TASK BRIEF. Reproduce exactly, from the line containing "thumb mcp: (238, 223)", every line down to the end of the data below.

********

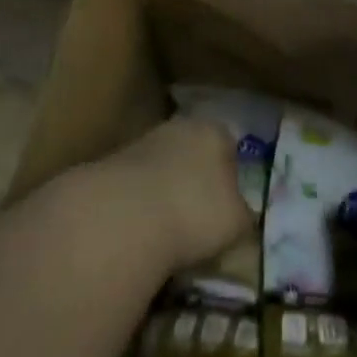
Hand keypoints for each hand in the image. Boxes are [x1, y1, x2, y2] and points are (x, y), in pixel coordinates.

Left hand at [91, 117, 252, 273]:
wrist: (125, 216)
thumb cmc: (196, 213)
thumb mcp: (238, 223)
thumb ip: (243, 215)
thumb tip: (241, 217)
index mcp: (215, 131)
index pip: (230, 146)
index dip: (231, 175)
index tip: (229, 205)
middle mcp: (180, 126)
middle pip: (194, 153)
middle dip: (197, 180)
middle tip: (200, 218)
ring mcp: (143, 142)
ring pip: (164, 167)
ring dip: (167, 192)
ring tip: (170, 230)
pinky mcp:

********

OUTPUT OF THE EXERCISE.
thumb mcp: (238, 223)
thumb ip: (243, 215)
thumb tip: (241, 217)
index mcp: (215, 131)
index pip: (230, 146)
index dip: (231, 175)
index tip: (229, 205)
middle mcp: (180, 126)
middle pip: (194, 153)
middle dip: (197, 180)
middle tip: (200, 218)
ring mcp: (143, 142)
ring pip: (164, 167)
ring dip: (167, 192)
ring tip: (170, 230)
pinky mcp:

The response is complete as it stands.